* _ZU ERLEDIGEN_
a: Schreiben Sie aus dem Textauszug über die Länderkammer den Abschnitt ab, der bei "Die Länderkammer als" beginnt und bei "zur fortschreitenden Globalisierung." endet.
b: Prüfen Sie anhand des Textauszugs über die Länderkammer, ob die folgenden Aussagen zutreffen. Antworten Sie jeweils mit Ja oder Nein und zitieren Sie die entscheidenden Worte wörtlich.
(i) Lindner zufolge trägt die Länderkammer für die neuen Herausforderungen eine besondere Verantwortung.
(ii) Lindner spricht ausschließlich von den Flüchtlingsbewegungen des letzten Jahres.
(iii) Lindner zählt den Klimawandel zum gesellschaftlichen Wandel.
c: Schreiben Sie den Textauszug über die Länderkammer im Anschluss an seinen letzten Satz weiter.

---- TEXTAUSZUG

Die Länderkammer als Schnittstelle und direkte Vertreterin der Regionen und Bezirke habe für die neuen
Herausforderungen eine ganz besondere Verantwortung, so Lindner. Es gehe darum, die Diversität "zu etwas
Gewinnbringendem, zu etwas Positivem" im Leben aller ÖsterreicherInnen zu machen. Lindner spricht dabei
nicht nur von den Flüchtlingsbewegungen des letzten Jahres, sondern insgesamt einen tiefgreifenden gesellschaftlichen
Wandel an - von Brexit über Klimawandel und digitalem Wandel bis zur fortschreitenden Globalisierung.

--------
---- AUSGANGSMATERIAL

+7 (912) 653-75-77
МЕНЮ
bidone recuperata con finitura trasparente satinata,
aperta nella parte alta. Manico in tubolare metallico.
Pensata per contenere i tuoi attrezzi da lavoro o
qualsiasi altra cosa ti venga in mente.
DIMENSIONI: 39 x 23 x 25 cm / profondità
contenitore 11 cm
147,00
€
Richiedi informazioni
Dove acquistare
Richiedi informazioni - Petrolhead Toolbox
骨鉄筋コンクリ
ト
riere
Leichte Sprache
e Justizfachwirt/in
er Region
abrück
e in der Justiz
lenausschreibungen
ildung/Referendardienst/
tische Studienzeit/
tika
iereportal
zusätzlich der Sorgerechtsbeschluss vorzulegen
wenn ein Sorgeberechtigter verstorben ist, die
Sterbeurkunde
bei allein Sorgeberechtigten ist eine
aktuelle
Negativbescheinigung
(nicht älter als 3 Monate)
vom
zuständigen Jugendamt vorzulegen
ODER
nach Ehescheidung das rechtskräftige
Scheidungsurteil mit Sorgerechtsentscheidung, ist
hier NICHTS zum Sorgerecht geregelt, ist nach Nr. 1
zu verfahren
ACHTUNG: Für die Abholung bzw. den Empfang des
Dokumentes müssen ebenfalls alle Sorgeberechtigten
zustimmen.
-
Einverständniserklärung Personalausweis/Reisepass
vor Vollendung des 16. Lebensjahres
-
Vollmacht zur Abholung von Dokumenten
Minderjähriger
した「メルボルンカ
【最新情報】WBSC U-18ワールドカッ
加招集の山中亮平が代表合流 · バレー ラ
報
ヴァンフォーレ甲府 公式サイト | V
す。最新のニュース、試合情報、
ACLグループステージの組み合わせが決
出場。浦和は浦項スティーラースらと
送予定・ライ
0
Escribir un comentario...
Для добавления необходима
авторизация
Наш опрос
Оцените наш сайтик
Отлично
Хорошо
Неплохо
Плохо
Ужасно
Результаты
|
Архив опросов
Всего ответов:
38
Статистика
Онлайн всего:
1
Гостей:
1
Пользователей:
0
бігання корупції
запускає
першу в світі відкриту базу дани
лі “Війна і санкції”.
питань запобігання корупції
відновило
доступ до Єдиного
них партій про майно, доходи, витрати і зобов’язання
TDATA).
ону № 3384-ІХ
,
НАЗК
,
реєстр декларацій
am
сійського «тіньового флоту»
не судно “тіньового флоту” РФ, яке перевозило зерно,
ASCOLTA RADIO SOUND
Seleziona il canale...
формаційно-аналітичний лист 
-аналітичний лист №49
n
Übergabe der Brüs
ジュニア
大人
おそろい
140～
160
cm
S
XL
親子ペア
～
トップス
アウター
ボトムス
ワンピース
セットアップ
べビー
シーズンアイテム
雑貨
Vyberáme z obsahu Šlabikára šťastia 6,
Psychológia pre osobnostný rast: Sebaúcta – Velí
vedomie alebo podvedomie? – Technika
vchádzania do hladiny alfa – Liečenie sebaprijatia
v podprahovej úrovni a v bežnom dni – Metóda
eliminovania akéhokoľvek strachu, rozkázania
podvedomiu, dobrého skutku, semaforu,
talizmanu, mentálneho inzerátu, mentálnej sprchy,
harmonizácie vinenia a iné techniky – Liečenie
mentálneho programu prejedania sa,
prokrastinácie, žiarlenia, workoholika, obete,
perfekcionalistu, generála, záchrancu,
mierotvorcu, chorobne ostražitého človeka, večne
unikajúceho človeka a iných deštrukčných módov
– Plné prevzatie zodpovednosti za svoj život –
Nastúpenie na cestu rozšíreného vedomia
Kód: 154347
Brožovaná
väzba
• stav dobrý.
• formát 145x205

--------

* _LÖSUNGEN_
a:
Die Länderkammer als Schnittstelle und direkte Vertreterin der Regionen und Bezirke habe für die neuen
Herausforderungen eine ganz besondere Verantwortung, so Lindner. Es gehe darum, die Diversität "zu etwas
Gewinnbringendem, zu etwas Positivem" im Leben aller ÖsterreicherInnen zu machen. Lindner spricht dabei
nicht nur von den Flüchtlingsbewegungen des letzten Jahres, sondern insgesamt einen tiefgreifenden gesellschaftlichen
Wandel an - von Brexit über Klimawandel und digitalem Wandel bis zur fortschreitenden Globalisierung.

b:
(i) Ja: "habe für die neuen Herausforderungen eine ganz besondere Verantwortung"
(ii) Nein: "nicht nur von den Flüchtlingsbewegungen des letzten Jahres"
(iii) Ja: "von Brexit über Klimawandel"

c:
Vielfältige Projekte gegen Hass, Angst und Intoleranz
Mit dem Ansatz eines "bundesweiten Schulterschlusses für mehr Zivilcourage" plant Lindner konkrete
Projekte, um gegen Ungerechtigkeiten und Intoleranz Zeichen zu setzen. Es gehe um "die gleichen Chancen auf
Selbstverwirklichung, Zufriedenheit und Sicherheit für alle von uns", so der neue Bundesratspräsident.
Man dürfe sich dem Hass, der Angst und der Intoleranz nicht beugen, wenn beispielsweise junge Menschen wegen
ihrer sexuellen Orientierung gemobbt oder aufgrund ihres "ausländischen" Namens diskriminiert werden,
oder wenn eine Journalistin online beschimpft und bedroht wird. Denn gerade ein vielfältiges Umfeld bereichere
den Alltag, sei Voraussetzung für neue Höhepunkte in Kunst und Kultur und bilde die Basis für Innovationen
und die Grundlage für Wachstum und neue Jobs. Wohin Hass in unserer Gesellschaft im Extremfall führen
kann, habe man in den letzten Monaten an einem brennenden Flüchtlingsheim schmerzlich lernen müssen.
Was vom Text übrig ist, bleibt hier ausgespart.